O estado de São Paulo deu um passo significativo na melhoria do atendimento a pacientes com infarto agudo do miocárdio ao aderir à Global Heart Attack Treatment Initiative (Ghati). Esta ação internacional, promovida pelo American College of Cardiology, tem como objetivo primordial aprimorar a qualidade e a padronização da assistência cardiológica em nível global. O infarto, uma das principais causas de morte no Brasil, com estimativas de 300 a 400 mil casos anuais, apresenta desafios consideráveis, especialmente no que tange à agilidade e eficácia do tratamento.
O programa Ghati foca especificamente no infarto agudo do miocárdio com supradesnivelamento do segmento ST (Stemi), uma das formas mais graves da condição. O diagnóstico rápido, realizado por eletrocardiograma, é fundamental, pois o tempo é um fator determinante para a preservação do músculo cardíaco. A iniciativa não introduz novas terapias, mas se concentra em otimizar os processos existentes, garantindo que os pacientes recebam os cuidados recomendados pelas melhores práticas científicas desde o primeiro contato com o sistema de saúde até a alta hospitalar.
Um dos pilares do Ghati é o monitoramento rigoroso de indicadores de qualidade. Isso inclui a administração precoce de medicamentos essenciais, como aspirina e estatinas, e a celeridade nos procedimentos de reperfusão. A meta para angioplastia primária é de até 90 minutos após a chegada ao hospital com capacidade para o procedimento, e para a administração de fibrinolíticos, o prazo é de até 30 minutos em casos onde a angioplastia não é imediatamente viável. A realização do eletrocardiograma nos primeiros 10 minutos de atendimento também é um ponto crucial.

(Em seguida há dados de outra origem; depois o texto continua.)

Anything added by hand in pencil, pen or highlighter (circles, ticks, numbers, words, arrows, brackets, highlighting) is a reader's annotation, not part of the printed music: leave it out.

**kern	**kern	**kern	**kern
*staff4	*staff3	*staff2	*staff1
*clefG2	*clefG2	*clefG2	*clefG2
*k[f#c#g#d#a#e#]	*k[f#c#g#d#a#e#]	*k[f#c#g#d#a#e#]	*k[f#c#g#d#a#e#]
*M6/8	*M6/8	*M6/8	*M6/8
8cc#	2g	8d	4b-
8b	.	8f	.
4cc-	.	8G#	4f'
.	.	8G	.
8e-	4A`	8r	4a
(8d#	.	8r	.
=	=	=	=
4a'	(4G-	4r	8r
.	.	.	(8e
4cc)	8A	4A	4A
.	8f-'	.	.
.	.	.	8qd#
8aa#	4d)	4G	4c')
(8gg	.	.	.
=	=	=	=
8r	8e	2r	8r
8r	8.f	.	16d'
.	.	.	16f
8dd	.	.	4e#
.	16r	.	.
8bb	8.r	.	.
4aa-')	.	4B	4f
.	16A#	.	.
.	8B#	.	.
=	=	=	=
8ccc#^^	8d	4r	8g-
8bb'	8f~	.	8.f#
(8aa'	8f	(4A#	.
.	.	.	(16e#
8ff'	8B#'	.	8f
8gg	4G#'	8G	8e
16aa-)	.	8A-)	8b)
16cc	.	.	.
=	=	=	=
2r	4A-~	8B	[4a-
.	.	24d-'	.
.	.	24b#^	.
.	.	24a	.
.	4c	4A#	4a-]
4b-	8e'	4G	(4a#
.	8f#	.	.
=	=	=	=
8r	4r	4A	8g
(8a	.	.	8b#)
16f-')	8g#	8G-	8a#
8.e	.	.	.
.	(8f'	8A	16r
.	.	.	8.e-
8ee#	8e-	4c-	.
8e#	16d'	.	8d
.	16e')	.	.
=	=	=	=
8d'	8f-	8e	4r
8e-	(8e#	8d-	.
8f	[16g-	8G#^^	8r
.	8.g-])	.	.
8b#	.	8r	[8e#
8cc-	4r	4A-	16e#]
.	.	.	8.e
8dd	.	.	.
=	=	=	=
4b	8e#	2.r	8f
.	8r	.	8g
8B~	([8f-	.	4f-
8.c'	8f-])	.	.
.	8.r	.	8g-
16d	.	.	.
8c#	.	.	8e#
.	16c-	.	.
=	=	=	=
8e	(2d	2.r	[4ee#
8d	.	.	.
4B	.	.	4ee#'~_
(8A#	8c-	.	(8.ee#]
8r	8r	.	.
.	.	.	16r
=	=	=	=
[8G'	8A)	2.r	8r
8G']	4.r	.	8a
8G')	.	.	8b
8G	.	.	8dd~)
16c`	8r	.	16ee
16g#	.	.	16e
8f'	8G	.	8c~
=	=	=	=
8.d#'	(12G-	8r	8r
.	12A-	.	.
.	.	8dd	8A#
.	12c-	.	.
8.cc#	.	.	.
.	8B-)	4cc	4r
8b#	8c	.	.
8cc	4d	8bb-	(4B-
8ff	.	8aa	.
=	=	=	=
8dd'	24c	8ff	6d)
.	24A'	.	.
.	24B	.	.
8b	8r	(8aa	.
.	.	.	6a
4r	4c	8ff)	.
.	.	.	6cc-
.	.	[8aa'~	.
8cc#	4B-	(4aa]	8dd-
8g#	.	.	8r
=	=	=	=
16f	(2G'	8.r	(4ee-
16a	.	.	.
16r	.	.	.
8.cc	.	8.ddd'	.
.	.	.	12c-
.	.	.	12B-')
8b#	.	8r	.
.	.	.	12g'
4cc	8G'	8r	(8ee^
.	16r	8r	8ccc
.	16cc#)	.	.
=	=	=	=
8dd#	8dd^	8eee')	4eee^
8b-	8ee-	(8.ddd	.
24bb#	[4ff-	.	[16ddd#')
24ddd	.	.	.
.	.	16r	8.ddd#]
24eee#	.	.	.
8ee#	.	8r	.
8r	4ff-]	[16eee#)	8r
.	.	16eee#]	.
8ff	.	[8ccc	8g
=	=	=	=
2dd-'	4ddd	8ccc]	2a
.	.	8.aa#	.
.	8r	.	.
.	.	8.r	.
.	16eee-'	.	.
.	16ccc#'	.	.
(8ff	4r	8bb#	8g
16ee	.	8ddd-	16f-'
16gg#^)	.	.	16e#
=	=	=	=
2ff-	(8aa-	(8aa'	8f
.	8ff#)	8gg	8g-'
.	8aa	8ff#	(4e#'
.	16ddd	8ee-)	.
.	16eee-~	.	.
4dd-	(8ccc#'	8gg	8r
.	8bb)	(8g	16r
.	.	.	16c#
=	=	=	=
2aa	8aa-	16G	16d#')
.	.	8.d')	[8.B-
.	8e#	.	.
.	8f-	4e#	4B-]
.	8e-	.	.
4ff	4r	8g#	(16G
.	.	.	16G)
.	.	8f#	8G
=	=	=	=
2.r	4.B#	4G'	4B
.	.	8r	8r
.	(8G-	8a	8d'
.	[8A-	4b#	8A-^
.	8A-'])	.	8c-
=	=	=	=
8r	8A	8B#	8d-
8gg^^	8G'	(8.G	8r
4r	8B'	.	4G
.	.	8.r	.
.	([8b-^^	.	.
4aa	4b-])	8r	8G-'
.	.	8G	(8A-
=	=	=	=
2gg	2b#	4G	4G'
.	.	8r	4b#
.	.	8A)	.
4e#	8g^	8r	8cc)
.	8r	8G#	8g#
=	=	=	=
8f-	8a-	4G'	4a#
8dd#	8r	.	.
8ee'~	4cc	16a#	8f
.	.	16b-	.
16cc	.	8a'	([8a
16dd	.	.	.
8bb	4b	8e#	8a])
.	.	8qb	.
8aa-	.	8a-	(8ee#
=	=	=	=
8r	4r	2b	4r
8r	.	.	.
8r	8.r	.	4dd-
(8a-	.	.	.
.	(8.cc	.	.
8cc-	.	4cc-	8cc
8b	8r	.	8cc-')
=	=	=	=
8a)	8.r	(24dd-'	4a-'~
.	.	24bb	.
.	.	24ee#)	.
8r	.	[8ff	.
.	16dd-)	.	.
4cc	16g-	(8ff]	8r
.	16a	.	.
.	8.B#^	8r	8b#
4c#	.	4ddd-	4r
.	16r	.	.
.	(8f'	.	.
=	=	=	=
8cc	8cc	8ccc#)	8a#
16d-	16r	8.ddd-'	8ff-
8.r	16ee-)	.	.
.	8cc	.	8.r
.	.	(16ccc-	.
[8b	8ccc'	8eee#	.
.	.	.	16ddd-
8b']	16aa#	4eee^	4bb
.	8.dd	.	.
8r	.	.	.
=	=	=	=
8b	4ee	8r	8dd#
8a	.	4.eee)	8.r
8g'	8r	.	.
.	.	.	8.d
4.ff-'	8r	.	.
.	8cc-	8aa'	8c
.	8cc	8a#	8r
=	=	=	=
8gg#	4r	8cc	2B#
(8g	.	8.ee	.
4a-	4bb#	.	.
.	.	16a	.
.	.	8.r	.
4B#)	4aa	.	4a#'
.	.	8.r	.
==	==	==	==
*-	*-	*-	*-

Os resultados preliminares do programa-piloto, que envolveu 18 hospitais em diferentes países entre 2019 e 2021, demonstraram um potencial significativo. Observou-se que cerca de 75% dos pacientes com Stemi receberam reperfusão dentro do tempo recomendado, com adesão às diretrizes superando 90%. Esse aprimoramento assistencial resultou em uma redução de aproximadamente 2 pontos percentuais na mortalidade hospitalar, o que, em larga escala, representa a preservação de inúmeras vidas. O Ghati busca agora expandir essa cultura de melhoria contínua para uma gama mais ampla de hospitais, visando reduzir desigualdades no acesso a um atendimento de excelência.